● **What you are asked to do**: Please render every line of the full listing below as a JSON list of strings, one string per line, with blank lines omitted.

● **Record set**:
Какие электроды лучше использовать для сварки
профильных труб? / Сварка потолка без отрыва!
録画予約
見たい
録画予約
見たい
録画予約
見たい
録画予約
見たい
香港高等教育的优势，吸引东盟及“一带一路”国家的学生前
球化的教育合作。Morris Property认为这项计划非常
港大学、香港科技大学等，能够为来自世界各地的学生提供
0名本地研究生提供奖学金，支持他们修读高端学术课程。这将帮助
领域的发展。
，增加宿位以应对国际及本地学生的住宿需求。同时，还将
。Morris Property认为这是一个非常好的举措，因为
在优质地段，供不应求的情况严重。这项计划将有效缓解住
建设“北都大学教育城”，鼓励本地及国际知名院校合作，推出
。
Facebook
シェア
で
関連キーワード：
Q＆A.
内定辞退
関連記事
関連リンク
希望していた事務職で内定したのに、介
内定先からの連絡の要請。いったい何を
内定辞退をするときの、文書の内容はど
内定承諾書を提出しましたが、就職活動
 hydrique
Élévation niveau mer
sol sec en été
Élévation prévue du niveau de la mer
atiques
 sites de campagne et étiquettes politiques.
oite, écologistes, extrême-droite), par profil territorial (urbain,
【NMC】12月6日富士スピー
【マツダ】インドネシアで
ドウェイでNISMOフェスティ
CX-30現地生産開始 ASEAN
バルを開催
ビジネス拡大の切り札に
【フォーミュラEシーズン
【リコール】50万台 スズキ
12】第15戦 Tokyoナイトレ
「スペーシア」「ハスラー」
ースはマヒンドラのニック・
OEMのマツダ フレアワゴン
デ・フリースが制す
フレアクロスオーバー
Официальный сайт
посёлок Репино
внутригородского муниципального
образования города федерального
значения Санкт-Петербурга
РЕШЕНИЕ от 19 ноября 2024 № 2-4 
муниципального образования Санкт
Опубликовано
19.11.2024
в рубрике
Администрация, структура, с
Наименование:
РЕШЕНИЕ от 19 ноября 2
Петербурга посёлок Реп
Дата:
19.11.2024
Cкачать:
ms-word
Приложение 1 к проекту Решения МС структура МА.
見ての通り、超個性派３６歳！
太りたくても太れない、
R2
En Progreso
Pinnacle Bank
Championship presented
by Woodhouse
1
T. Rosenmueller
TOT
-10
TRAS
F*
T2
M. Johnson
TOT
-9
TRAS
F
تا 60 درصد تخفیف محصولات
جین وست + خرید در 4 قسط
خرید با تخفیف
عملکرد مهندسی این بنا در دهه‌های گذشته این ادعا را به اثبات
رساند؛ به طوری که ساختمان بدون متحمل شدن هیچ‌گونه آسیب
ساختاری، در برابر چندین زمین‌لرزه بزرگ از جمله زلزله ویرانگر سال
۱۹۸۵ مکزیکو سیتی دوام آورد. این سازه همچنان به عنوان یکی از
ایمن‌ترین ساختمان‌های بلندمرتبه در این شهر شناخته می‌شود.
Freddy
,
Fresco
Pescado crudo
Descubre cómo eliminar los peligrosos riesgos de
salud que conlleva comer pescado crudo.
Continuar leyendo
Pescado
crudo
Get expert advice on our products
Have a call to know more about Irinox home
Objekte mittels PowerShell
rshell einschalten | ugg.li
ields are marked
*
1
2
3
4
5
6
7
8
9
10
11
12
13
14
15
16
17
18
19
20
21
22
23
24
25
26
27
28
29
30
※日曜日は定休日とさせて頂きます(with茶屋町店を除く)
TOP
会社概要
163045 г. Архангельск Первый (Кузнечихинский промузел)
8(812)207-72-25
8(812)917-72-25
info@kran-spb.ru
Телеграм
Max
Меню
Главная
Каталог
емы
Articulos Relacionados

● **Task solution**:
[
  "Какие электроды лучше использовать для сварки",
  "профильных труб? / Сварка потолка без отрыва!",
  "録画予約",
  "見たい",
  "録画予約",
  "見たい",
  "録画予約",
  "見たい",
  "録画予約",
  "見たい",
  "香港高等教育的优势，吸引东盟及“一带一路”国家的学生前",
  "球化的教育合作。Morris Property认为这项计划非常",
  "港大学、香港科技大学等，能够为来自世界各地的学生提供",
  "0名本地研究生提供奖学金，支持他们修读高端学术课程。这将帮助",
  "领域的发展。",
  "，增加宿位以应对国际及本地学生的住宿需求。同时，还将",
  "。Morris Property认为这是一个非常好的举措，因为",
  "在优质地段，供不应求的情况严重。这项计划将有效缓解住",
  "建设“北都大学教育城”，鼓励本地及国际知名院校合作，推出",
  "。",
  "Facebook",
  "シェア",
  "で",
  "関連キーワード：",
  "Q＆A.",
  "内定辞退",
  "関連記事",
  "関連リンク",
  "希望していた事務職で内定したのに、介",
  "内定先からの連絡の要請。いったい何を",
  "内定辞退をするときの、文書の内容はど",
  "内定承諾書を提出しましたが、就職活動",
  " hydrique",
  "Élévation niveau mer",
  "sol sec en été",
  "Élévation prévue du niveau de la mer",
  "atiques",
  " sites de campagne et étiquettes politiques.",
  "oite, écologistes, extrême-droite), par profil territorial (urbain,",
  "【NMC】12月6日富士スピー",
  "【マツダ】インドネシアで",
  "ドウェイでNISMOフェスティ",
  "CX-30現地生産開始 ASEAN",
  "バルを開催",
  "ビジネス拡大の切り札に",
  "【フォーミュラEシーズン",
  "【リコール】50万台 スズキ",
  "12】第15戦 Tokyoナイトレ",
  "「スペーシア」「ハスラー」",
  "ースはマヒンドラのニック・",
  "OEMのマツダ フレアワゴン",
  "デ・フリースが制す",
  "フレアクロスオーバー",
  "Официальный сайт",
  "посёлок Репино",
  "внутригородского муниципального",
  "образования города федерального",
  "значения Санкт-Петербурга",
  "РЕШЕНИЕ от 19 ноября 2024 № 2-4 ",
  "муниципального образования Санкт",
  "Опубликовано",
  "19.11.2024",
  "в рубрике",
  "Администрация, структура, с",
  "Наименование:",
  "РЕШЕНИЕ от 19 ноября 2",
  "Петербурга посёлок Реп",
  "Дата:",
  "19.11.2024",
  "Cкачать:",
  "ms-word",
  "Приложение 1 к проекту Решения МС структура МА.",
  "見ての通り、超個性派３６歳！",
  "太りたくても太れない、",
  "R2",
  "En Progreso",
  "Pinnacle Bank",
  "Championship presented",
  "by Woodhouse",
  "1",
  "T. Rosenmueller",
  "TOT",
  "-10",
  "TRAS",
  "F*",
  "T2",
  "M. Johnson",
  "TOT",
  "-9",
  "TRAS",
  "F",
  "تا 60 درصد تخفیف محصولات",
  "جین وست + خرید در 4 قسط",
  "خرید با تخفیف",
  "عملکرد مهندسی این بنا در دهه‌های گذشته این ادعا را به اثبات",
  "رساند؛ به طوری که ساختمان بدون متحمل شدن هیچ‌گونه آسیب",
  "ساختاری، در برابر چندین زمین‌لرزه بزرگ از جمله زلزله ویرانگر سال",
  "۱۹۸۵ مکزیکو سیتی دوام آورد. این سازه همچنان به عنوان یکی از",
  "ایمن‌ترین ساختمان‌های بلندمرتبه در این شهر شناخته می‌شود.",
  "Freddy",
  ",",
  "Fresco",
  "Pescado crudo",
  "Descubre cómo eliminar los peligrosos riesgos de",
  "salud que conlleva comer pescado crudo.",
  "Continuar leyendo",
  "Pescado",
  "crudo",
  "Get expert advice on our products",
  "Have a call to know more about Irinox home",
  "Objekte mittels PowerShell",
  "rshell einschalten | ugg.li",
  "ields are marked",
  "*",
  "1",
  "2",
  "3",
  "4",
  "5",
  "6",
  "7",
  "8",
  "9",
  "10",
  "11",
  "12",
  "13",
  "14",
  "15",
  "16",
  "17",
  "18",
  "19",
  "20",
  "21",
  "22",
  "23",
  "24",
  "25",
  "26",
  "27",
  "28",
  "29",
  "30",
  "※日曜日は定休日とさせて頂きます(with茶屋町店を除く)",
  "TOP",
  "会社概要",
  "163045 г. Архангельск Первый (Кузнечихинский промузел)",
  "8(812)207-72-25",
  "8(812)917-72-25",
  "info@kran-spb.ru",
  "Телеграм",
  "Max",
  "Меню",
  "Главная",
  "Каталог",
  "емы",
  "Articulos Relacionados"
]